# 演習の課題:
[a] 日本刺繍史の文章によると、現代美術における刺繍表現にフォーカスした最初の展覧会は何ですか。
[b] 日本刺繍史の文章で、箇条書きのまとめを時代ごとに区切っている見出しを、すべて書き出してください。

# 読む文章:
==============================

Week12 | 明治以降の日本刺繍史を知る


刺繍に目覚めて12週目。今週やったことを振り返り。

論文を読み終わった

先週から読んでいる論文『近現代における日本刺繍の研究』を読了。参考文献や図を含めると、400ページ超えの大作!情報量がすごかった〜。
今週読んだのは、明治〜現代までの日本における刺繍。とくに明治から戦前までが詳しく書かれていて、現在につながる変遷がたどれて面白かった。

せっかくなので、箇条書きでまとめてみる。

<明治>輸出産業としての工房制刺繍

・開国により、西洋の刺繍技術が入ってきた
・刺繍職人のパトロンであった武家が崩壊し、海外との刺繍貿易や百貨店・呉服店がおもな販路になった
・万国博覧会の場で、日本の重要産物のひとつとして刺繍が展示された
・その際、刺繍は工業製品とみなされることが多かったが、明治後期には美術品として展示される例があった
・産業振興を背景に、政府が刺繍工房への補助、内国勧業博覧会での展示などを通じ、刺繍技術の発展を奨励した
・国内では京都が刺繍文化の中心となり、西陣織の組合誕生、西欧への留学生派遣などを行なっていた
・制作は図案家/刺繍職人/出品(コーディネート)が分業で行われることが多く、図案は日本画家(のちに油画家も)が主に担当していた
・出品は呉服商(のち百貨店)が行うことが多く、高島屋三代目飯田新七は刺繍制作を積極的に行なった
・江戸時代からあった女子向けの裁縫・手芸教育が、女性の職業として学校教育に取り入れられた
・裁縫が実用教育とみなされた一方で、刺繍は一段上の「教養」または「職業の一分野」と考えられた

<大正・昭和戦前>産業から美術へ

・緻密な技法だけでは海外から飽きられるようになった(アール・ヌーボー、アール・デコの流行などが背景)
・図案研究が活発に行われ、刺繍技術そのものより図案の独自性が評価されるようになった
・刺繍職人ではない立場の人々が、工房制ではなく図案から制作までを一人で行うスタイルで刺繍を制作しはじめた(七宝作家の藤井達吉、陶芸家の富本憲吉など)
・(本論文では触れられていないが)世界的なアーツアンドクラフト運動の影響を受け、工芸を美術の域に押し上げる流れがあり、刺繍が美術展で展示されるようになった

<昭和戦後>現代美術における刺繍

・刺繍という表現手法は、主に女性のアイデンティティの主張ツールとして使用されてきた
・代表的な作品例としては、フランスのアネット・メサジェによる《私の諺コレクション》、エジプトのガーダ・アメールによる《the beast》など
・刺繍ではないが、国内では草間彌生も同時期に針と糸を使って制作している
・日本では1990年代後半から現代美術の分野に刺繍が登場
・現代美術における刺繍表現にフォーカスした最初の展覧会は、2009年の東京都庭園美術館の「Stitch by Stitch 針で描くわたし」展。伊藤存、清川あさみ、手塚愛子、nui projectなど八組。


藤井達吉が気になる

大正期に活躍した人物として紹介されている、藤井達吉に興味を持った。
美術史を学んでた自分としては見たことがある名前だけど、刺繍に関わった人とは知らなかった(というか、日本美術史の授業で、刺繍の存在なんて一切登場しなかった気がする)。

==============================

# 未加工のエントリ:
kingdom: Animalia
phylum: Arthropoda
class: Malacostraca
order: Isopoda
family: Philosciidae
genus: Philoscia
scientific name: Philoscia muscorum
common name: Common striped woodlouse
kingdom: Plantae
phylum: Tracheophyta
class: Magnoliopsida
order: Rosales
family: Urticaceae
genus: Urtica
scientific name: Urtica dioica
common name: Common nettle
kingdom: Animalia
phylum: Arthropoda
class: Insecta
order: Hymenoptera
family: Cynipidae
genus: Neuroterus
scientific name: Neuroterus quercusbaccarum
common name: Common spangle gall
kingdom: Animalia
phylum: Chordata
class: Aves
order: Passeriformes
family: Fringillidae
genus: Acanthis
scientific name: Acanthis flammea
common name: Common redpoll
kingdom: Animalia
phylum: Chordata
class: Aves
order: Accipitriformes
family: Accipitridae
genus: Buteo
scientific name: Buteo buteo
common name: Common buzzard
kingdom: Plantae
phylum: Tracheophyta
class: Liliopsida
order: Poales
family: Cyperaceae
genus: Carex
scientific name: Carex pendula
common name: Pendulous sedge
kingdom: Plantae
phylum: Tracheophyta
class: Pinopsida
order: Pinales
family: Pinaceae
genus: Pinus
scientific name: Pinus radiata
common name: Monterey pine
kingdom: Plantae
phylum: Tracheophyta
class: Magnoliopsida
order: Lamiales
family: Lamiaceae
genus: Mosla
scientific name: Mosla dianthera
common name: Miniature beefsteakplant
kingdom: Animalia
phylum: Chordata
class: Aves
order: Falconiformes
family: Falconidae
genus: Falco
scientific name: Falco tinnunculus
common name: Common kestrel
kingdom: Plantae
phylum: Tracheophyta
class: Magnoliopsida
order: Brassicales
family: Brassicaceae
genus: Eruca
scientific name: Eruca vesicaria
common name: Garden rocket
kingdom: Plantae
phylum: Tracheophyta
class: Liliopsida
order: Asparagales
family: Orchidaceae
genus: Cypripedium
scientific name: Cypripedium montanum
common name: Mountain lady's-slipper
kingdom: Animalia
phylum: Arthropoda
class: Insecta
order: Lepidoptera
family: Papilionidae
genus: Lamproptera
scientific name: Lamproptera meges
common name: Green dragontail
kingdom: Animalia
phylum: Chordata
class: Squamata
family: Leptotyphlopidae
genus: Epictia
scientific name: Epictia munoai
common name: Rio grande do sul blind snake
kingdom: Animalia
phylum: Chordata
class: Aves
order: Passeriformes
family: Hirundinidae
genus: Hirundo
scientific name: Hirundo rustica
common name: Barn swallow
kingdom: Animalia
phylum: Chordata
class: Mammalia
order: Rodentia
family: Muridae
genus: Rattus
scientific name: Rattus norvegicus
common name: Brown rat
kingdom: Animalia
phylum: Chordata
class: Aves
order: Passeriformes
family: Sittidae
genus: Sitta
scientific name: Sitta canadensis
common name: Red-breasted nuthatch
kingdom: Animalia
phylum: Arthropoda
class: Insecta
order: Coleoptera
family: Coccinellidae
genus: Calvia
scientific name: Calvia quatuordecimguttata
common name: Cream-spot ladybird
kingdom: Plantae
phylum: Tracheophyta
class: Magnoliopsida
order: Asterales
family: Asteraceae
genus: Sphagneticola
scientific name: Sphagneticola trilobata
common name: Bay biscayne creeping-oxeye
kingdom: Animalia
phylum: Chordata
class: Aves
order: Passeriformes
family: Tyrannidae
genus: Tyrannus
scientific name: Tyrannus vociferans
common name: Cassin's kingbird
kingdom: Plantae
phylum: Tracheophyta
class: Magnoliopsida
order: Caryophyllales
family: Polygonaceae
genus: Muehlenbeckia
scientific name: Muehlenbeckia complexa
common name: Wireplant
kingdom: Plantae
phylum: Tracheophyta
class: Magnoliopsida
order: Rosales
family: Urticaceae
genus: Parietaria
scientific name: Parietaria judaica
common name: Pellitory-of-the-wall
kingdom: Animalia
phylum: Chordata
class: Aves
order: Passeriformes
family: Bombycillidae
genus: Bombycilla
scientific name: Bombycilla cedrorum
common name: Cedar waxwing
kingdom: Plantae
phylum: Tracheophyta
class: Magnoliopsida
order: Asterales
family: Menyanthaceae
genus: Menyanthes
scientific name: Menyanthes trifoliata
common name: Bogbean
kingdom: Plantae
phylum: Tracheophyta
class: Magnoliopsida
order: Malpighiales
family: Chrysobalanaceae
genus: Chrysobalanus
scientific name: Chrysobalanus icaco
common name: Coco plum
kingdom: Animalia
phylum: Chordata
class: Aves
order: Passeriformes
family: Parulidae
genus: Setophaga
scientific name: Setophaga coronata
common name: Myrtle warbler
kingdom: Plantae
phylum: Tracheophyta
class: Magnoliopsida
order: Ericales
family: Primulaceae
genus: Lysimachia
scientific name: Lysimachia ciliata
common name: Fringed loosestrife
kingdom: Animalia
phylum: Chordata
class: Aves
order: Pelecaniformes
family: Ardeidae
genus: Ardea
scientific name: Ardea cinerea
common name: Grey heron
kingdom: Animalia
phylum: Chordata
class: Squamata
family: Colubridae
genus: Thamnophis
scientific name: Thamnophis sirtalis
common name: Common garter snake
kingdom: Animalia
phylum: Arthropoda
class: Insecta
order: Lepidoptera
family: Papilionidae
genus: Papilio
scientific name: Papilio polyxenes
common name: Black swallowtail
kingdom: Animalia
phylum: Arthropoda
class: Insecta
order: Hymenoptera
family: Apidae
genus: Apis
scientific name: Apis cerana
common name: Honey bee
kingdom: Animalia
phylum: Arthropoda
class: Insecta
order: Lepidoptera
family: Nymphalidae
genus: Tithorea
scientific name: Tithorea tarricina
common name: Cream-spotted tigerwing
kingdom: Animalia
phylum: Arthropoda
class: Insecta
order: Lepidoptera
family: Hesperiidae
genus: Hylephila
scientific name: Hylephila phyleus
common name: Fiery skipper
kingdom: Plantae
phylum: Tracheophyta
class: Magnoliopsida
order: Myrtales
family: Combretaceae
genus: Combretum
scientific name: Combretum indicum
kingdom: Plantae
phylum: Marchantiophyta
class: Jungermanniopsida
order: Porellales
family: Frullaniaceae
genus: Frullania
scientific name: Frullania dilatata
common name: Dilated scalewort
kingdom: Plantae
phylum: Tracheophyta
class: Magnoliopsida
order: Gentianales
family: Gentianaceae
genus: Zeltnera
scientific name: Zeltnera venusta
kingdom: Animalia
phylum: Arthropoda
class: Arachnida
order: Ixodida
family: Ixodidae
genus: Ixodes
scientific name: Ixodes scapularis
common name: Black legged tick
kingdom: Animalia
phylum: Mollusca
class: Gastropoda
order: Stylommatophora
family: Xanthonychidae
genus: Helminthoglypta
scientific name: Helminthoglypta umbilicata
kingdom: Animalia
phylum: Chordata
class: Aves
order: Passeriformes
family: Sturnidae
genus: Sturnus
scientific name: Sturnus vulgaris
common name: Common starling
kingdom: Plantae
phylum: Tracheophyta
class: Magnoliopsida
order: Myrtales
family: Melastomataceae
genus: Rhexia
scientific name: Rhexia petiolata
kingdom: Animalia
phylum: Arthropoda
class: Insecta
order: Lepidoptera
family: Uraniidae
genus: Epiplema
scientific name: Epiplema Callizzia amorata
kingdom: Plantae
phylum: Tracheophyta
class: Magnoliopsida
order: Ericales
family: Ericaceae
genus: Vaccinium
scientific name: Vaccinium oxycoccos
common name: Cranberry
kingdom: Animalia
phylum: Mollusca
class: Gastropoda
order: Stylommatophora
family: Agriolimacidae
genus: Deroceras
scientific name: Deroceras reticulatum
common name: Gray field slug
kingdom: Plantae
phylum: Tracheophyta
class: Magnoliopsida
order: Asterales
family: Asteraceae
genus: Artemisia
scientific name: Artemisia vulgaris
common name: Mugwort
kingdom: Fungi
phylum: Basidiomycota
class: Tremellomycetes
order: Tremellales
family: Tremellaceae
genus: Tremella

==============================

# 演習の解答:
[a] 2009年に東京都庭園美術館で開かれた「Stitch by Stitch 針で描くわたし」展です。

[b]
・<明治>輸出産業としての工房制刺繍
・<大正・昭和戦前>産業から美術へ
・<昭和戦後>現代美術における刺繍